Biological discoveries made in other organisms tell us about the functions of human genes because of the ability to compare homologous protein sequences. Recent efforts to sequence a greater diversity of species for comparative analysis have been primarily done on the DNA level, and protein sequences are subsequently translated in silico assuming some genetic code. However, there is currently no informed way of selecting the correct genetic code for a newly sequenced organism, which is critical for the correct translation of predicted protein sequences. As more diverse organisms are sequenced, species using variant genetic codes continue to be found, suggesting that there may be a hidden diversity of alternative genetic codes across the tree of life.
Aim 1 proposes building a computational tool to predict the genetic code used by an organism from nucleotide sequence alone. This would fill in a critical missing step in genome annotation pipelines and would ensure the accuracy of protein sequence databases, which are predominantly composed of predicted protein sequences.
In aim 2, the computational tool will be used to infer the genetic code usage of all publicly available genomes and validate any new genetic codes by computational analysis of tRNA genes, experimental confirmation of tRNA expression via Northern blotting, and confirmation of altered codon translation via proteomic mass spectrometry.
In aim 3, the updated distribution of alternative genetic codes will be used to address long-standing hypotheses in the field about how the genetic code is thought to evolve. This research training plan is intended to prepare the PI for a career as an independent and interdisciplinary researcher. The training environment will be in a collaborative computational laboratory, with access to a lab bench and shared lab equipment to do the proposed experiments. The training plan will also include development of science communication skills, including oral presentations and writing.

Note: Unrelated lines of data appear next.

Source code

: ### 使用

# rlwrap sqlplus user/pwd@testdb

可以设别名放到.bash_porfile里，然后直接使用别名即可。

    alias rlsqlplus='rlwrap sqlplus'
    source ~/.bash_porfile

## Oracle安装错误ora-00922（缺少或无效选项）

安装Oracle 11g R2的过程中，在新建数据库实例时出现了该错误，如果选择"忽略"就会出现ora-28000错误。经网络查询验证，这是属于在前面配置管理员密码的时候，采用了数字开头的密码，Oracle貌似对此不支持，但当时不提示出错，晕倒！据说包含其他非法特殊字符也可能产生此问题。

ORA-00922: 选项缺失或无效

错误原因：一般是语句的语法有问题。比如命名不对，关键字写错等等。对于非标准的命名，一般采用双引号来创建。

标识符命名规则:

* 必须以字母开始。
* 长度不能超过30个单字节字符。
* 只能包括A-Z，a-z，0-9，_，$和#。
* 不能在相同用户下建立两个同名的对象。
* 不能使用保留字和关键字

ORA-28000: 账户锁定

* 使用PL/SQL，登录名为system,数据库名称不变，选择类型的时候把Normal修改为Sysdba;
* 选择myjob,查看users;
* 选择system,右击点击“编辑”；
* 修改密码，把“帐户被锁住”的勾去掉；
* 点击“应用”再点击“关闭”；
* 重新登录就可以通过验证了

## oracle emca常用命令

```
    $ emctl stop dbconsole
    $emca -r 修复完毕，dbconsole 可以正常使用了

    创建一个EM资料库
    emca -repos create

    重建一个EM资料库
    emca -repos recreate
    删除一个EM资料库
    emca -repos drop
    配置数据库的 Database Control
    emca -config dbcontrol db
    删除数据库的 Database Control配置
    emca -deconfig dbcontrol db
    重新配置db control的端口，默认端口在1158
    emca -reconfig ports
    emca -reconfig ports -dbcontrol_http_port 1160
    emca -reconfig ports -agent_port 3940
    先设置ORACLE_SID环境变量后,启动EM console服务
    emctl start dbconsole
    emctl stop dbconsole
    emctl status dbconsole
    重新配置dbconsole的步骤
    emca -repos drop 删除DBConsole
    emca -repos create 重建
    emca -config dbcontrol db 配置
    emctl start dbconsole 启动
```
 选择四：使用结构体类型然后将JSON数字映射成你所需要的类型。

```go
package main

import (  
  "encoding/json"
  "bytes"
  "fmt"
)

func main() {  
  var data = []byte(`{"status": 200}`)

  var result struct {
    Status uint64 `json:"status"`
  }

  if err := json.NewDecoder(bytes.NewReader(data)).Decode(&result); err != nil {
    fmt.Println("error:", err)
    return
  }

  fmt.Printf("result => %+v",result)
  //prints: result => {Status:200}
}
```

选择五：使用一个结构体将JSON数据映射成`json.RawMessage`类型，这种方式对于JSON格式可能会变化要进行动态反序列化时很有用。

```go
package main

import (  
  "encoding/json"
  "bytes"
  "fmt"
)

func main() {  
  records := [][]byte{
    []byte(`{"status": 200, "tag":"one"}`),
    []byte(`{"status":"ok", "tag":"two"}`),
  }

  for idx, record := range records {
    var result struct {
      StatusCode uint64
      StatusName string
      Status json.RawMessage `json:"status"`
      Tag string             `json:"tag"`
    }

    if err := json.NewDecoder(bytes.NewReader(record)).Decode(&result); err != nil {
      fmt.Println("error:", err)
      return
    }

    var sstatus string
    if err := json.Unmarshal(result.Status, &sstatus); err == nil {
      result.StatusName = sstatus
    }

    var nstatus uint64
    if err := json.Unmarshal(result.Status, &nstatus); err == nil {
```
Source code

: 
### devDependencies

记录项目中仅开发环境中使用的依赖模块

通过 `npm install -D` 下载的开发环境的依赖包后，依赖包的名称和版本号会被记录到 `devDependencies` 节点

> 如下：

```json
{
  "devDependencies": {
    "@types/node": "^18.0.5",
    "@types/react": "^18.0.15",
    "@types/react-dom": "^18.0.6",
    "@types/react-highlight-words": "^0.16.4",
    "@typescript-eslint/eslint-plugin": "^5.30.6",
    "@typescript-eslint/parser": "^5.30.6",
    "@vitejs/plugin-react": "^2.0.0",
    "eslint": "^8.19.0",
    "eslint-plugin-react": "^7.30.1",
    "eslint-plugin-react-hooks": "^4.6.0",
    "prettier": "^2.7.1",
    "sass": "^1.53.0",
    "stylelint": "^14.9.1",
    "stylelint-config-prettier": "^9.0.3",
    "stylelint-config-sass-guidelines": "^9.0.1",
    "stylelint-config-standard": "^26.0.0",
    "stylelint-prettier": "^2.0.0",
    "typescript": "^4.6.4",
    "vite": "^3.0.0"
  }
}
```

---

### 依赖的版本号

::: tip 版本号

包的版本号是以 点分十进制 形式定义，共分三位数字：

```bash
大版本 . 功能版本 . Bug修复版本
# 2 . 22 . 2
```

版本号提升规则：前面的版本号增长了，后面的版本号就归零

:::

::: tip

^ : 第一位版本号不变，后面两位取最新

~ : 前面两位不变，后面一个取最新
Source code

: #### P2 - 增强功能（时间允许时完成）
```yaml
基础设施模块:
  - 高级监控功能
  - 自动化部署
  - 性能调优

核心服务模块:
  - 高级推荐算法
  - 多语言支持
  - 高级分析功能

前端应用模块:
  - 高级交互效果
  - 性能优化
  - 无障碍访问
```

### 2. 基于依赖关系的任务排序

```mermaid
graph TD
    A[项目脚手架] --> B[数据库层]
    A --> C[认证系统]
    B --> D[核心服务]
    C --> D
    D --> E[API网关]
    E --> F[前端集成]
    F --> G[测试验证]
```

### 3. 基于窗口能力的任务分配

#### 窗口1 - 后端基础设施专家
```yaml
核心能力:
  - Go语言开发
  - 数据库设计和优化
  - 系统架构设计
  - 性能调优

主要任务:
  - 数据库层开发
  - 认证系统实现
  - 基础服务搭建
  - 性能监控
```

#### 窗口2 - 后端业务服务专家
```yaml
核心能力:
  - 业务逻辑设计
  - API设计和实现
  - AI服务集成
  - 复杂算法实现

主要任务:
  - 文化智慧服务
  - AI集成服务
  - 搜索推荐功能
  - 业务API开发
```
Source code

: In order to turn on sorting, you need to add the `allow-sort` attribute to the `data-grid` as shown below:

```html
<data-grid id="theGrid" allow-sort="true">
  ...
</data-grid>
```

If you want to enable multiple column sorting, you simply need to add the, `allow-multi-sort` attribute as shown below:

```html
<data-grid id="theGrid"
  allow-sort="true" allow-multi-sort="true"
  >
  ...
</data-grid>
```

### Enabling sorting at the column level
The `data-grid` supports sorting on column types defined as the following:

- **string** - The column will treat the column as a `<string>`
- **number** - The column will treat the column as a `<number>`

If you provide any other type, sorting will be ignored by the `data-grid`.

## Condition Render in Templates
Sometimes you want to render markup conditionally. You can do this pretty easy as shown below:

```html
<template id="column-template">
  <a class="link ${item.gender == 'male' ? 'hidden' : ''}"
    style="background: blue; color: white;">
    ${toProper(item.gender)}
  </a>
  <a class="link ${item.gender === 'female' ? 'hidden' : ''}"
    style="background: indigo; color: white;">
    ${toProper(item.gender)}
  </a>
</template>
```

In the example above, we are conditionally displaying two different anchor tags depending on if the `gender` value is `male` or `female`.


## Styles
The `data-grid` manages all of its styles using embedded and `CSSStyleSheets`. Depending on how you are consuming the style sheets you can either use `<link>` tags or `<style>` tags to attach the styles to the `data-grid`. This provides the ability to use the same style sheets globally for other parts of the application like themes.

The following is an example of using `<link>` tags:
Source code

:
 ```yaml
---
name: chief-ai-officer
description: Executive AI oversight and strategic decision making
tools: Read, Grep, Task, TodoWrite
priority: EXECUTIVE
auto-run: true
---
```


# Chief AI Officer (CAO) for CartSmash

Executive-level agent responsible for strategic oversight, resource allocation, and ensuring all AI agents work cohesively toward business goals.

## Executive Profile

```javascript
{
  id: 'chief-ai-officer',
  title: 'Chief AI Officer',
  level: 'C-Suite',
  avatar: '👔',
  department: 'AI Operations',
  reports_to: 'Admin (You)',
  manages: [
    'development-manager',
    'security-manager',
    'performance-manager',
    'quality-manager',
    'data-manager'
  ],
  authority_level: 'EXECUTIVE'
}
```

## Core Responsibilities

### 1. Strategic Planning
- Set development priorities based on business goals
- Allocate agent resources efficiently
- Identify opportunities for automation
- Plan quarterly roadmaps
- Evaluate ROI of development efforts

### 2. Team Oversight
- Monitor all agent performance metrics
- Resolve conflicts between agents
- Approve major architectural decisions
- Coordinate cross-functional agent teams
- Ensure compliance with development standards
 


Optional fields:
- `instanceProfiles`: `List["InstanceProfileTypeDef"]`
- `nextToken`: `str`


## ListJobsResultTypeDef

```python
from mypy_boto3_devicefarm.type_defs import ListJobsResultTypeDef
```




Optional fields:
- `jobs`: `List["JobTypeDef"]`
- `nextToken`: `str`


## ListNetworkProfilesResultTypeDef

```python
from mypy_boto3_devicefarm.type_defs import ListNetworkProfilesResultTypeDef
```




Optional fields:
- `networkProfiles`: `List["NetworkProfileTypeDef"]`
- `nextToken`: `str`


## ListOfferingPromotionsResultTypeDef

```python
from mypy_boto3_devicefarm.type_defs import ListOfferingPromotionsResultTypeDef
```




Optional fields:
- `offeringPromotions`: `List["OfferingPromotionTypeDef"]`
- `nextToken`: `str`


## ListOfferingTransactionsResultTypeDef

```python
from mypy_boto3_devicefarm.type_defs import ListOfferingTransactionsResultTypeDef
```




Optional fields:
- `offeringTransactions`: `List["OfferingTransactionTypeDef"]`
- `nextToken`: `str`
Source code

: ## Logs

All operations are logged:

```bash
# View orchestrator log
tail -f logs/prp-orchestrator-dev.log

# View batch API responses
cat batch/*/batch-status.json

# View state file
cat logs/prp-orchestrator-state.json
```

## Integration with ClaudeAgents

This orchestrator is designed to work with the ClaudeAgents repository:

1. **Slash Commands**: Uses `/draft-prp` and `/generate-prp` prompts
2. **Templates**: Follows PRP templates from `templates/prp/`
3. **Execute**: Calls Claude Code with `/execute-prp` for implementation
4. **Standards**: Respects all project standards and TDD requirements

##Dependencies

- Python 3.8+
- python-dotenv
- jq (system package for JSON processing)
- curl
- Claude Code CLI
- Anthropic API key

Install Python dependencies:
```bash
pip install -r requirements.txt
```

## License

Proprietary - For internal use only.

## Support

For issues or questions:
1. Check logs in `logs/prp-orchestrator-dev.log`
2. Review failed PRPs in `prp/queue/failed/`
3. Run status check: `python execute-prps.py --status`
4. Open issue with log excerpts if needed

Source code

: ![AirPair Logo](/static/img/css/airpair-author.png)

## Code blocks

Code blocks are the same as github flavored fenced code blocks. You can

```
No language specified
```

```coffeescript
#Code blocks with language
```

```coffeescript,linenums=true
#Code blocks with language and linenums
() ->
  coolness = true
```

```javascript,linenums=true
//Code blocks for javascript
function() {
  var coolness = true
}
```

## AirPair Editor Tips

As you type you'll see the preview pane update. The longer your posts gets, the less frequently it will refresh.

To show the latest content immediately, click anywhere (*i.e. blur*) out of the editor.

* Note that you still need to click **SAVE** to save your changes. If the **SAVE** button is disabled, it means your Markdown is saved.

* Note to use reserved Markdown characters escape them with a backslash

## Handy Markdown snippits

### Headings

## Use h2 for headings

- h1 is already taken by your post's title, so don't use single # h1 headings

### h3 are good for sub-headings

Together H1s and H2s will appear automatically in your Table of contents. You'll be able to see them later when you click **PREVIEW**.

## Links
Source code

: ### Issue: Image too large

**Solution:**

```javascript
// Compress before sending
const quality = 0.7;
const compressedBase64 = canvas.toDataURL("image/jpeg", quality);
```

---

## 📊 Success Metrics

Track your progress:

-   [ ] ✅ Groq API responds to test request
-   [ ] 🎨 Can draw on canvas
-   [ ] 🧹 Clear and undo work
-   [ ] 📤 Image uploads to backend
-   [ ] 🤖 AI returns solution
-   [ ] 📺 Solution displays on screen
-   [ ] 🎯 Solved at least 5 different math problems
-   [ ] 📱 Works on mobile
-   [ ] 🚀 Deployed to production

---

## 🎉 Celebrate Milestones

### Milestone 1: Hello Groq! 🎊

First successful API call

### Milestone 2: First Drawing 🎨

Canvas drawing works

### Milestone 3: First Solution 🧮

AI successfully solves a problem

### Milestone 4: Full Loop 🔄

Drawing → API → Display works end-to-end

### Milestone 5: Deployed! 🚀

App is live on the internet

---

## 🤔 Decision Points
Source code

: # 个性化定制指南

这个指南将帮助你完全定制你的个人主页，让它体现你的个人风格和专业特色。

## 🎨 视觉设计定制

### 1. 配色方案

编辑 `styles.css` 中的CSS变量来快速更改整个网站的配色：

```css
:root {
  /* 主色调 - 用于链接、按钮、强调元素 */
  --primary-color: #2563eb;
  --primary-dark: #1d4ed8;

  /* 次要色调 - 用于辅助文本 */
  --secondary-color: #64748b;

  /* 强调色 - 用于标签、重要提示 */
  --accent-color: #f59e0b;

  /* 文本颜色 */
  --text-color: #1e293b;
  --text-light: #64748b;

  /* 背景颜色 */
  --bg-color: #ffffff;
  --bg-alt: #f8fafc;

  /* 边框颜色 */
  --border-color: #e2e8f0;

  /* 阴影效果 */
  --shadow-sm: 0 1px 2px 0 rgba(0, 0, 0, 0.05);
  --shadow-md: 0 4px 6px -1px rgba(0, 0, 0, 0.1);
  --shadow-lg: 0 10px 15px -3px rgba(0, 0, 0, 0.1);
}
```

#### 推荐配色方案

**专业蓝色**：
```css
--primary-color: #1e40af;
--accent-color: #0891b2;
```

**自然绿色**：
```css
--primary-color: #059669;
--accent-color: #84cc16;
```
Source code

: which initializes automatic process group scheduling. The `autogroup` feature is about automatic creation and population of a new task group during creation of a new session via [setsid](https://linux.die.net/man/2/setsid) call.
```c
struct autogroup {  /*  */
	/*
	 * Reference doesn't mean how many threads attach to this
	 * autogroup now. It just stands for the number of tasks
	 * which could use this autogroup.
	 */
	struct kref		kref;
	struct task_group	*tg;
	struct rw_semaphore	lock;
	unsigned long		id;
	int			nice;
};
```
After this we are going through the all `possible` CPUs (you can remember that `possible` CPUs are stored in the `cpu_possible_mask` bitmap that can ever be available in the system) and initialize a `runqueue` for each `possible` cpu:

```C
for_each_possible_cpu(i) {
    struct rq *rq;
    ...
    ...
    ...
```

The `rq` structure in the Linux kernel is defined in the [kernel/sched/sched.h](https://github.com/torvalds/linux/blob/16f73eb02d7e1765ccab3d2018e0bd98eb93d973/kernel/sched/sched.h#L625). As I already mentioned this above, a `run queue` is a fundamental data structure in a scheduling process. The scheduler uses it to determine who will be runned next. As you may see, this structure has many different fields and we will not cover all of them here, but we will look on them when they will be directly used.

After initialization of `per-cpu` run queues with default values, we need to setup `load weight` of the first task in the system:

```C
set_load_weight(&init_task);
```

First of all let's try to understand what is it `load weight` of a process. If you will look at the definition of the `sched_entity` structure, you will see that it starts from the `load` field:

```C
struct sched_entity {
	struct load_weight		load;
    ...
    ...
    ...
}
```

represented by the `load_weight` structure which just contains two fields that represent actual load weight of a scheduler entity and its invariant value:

Efforts are currently underway to sequence genomes from across the tree of life, but there is currently no informed way of selecting which genetic code to use when translating predicted protein sequences in silico. This proposal outlines a plan to build a computational tool to infer the genetic code used by an organism from nucleotide sequence data alone, and then to characterize the distribution of alternative genetic codes in all sequenced organisms. This would not only ensure the accuracy of protein sequence databases but would also allow us to address fundamental questions about how disruptive changes to protein translation can evolve.